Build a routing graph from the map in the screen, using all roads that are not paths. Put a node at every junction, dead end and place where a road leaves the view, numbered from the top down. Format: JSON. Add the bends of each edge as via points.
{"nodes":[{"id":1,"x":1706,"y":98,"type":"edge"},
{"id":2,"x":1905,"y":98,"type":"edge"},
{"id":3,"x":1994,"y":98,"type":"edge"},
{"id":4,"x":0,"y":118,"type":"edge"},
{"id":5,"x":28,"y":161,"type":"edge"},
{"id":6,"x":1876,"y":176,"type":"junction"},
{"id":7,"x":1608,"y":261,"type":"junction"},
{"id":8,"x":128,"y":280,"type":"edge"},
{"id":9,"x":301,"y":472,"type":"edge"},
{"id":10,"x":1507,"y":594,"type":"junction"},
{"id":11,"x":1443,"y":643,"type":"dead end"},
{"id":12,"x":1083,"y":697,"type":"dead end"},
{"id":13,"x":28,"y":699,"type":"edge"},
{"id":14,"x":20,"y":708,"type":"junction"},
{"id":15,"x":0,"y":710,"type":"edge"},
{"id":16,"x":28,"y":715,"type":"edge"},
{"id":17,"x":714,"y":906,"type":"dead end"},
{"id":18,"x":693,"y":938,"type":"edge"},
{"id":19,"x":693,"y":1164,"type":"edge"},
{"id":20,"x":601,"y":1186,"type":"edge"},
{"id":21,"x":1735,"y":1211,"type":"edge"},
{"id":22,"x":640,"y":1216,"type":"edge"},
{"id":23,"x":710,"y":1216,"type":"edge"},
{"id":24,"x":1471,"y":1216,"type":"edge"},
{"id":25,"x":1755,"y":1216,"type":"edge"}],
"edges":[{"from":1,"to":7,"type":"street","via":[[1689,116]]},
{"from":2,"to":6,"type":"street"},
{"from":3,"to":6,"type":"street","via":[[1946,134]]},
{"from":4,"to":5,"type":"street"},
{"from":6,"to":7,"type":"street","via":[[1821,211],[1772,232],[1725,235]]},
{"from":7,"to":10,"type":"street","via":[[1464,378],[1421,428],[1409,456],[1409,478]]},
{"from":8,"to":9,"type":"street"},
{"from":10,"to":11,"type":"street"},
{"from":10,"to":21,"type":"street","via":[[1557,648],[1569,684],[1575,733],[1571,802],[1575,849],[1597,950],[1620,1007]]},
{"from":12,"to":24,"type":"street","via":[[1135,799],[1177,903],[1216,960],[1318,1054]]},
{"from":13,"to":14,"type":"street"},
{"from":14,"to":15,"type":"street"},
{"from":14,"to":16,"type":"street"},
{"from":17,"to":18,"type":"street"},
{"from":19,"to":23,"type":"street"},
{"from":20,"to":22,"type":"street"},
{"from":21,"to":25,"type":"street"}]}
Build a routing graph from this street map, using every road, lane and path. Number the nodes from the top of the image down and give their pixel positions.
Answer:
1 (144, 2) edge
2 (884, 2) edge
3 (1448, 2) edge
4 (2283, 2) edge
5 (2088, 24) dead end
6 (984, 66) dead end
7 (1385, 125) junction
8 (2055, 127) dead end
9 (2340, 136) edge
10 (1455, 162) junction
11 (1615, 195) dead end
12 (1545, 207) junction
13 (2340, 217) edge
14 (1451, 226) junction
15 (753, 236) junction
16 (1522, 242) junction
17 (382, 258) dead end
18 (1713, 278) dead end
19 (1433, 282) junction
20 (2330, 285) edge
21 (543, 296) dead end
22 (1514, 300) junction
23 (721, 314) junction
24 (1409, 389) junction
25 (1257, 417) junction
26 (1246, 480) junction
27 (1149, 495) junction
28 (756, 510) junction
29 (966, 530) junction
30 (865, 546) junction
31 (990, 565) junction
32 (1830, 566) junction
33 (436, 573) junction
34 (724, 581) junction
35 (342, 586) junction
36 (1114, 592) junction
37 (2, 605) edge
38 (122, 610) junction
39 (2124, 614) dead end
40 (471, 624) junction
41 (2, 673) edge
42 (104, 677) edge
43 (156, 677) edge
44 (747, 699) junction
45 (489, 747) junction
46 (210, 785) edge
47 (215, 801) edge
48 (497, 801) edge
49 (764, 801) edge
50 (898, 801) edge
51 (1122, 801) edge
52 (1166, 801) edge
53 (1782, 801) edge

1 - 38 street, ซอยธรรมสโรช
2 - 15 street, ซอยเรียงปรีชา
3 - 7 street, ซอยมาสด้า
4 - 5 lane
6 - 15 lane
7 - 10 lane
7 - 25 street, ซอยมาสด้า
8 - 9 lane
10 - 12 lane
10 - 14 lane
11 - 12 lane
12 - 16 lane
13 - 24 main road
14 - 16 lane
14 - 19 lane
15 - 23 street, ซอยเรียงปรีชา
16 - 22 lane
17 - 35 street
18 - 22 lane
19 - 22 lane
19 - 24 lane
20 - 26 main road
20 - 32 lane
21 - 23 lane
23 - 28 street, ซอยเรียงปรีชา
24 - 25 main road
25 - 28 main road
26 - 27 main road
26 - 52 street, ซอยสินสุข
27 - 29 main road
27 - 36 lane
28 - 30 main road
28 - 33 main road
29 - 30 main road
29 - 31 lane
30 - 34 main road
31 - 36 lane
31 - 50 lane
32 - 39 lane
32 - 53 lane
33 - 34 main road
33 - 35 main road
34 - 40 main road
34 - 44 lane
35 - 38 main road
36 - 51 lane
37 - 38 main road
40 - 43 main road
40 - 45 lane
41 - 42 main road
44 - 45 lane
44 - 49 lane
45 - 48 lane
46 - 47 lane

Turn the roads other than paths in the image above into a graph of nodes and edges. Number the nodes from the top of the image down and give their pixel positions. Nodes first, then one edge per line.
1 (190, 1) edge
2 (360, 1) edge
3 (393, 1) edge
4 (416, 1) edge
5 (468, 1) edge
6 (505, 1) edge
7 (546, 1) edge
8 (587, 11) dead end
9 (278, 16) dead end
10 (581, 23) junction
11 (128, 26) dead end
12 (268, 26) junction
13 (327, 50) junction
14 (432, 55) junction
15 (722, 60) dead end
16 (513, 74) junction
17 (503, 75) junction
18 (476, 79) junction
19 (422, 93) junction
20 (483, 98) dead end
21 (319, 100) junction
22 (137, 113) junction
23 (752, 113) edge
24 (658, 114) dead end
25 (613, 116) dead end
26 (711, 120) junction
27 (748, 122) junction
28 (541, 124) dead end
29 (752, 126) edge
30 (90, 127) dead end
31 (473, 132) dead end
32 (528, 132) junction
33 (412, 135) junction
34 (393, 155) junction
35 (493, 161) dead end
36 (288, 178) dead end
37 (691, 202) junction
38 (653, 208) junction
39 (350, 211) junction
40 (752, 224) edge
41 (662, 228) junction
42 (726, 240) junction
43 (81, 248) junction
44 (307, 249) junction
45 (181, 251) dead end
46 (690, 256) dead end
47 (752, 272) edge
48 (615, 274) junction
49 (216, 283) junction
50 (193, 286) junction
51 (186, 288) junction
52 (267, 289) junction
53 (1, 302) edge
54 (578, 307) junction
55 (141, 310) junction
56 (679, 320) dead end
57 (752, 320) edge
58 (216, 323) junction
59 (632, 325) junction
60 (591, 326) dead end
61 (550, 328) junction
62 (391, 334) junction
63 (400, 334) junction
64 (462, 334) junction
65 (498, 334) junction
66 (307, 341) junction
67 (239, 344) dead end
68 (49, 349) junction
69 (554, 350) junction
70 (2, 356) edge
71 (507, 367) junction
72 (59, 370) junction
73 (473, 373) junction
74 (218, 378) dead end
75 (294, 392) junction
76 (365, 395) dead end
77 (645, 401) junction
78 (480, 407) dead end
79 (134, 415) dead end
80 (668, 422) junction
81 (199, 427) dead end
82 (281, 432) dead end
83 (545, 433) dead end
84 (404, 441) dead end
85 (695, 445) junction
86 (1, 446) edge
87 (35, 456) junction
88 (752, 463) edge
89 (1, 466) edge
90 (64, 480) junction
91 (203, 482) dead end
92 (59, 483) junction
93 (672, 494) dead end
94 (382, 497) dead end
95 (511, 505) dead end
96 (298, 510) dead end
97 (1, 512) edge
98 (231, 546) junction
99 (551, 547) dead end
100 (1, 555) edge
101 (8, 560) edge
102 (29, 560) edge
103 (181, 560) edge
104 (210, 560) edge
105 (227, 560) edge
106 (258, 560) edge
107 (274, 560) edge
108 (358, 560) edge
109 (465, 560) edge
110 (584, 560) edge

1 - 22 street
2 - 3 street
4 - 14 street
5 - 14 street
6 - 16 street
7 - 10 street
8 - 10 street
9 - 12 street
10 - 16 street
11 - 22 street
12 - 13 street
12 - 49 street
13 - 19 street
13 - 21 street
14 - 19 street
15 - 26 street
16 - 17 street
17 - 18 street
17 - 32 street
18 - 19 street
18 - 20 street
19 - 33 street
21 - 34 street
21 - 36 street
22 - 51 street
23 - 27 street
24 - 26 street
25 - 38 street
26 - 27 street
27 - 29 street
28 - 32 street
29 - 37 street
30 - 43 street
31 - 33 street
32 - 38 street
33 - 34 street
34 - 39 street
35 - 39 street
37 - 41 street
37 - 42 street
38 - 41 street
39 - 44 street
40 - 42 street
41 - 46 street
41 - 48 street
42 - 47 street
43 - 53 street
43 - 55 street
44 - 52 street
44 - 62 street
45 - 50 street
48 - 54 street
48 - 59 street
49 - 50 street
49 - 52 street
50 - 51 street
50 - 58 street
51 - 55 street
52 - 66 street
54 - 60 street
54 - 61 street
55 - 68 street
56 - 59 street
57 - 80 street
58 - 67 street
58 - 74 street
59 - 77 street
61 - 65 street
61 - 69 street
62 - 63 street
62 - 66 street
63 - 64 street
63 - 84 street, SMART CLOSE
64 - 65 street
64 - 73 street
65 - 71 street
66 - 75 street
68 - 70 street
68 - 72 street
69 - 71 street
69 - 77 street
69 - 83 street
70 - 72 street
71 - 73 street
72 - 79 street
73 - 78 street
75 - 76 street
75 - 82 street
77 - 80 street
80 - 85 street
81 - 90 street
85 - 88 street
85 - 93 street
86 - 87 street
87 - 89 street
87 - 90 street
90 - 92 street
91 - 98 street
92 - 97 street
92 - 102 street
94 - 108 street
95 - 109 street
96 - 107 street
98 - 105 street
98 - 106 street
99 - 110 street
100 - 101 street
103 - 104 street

• [Instructions to follow]
Look through the material above. Copy each line where the word "pixel" appears.

• [Answer box]
Build a routing graph from this street map, using every road, lane and path. Number the nodes from the top of the image down and give their pixel positions.
Turn the roads other than paths in the image above into a graph of nodes and edges. Number the nodes from the top of the image down and give their pixel positions. Nodes first, then one edge per line.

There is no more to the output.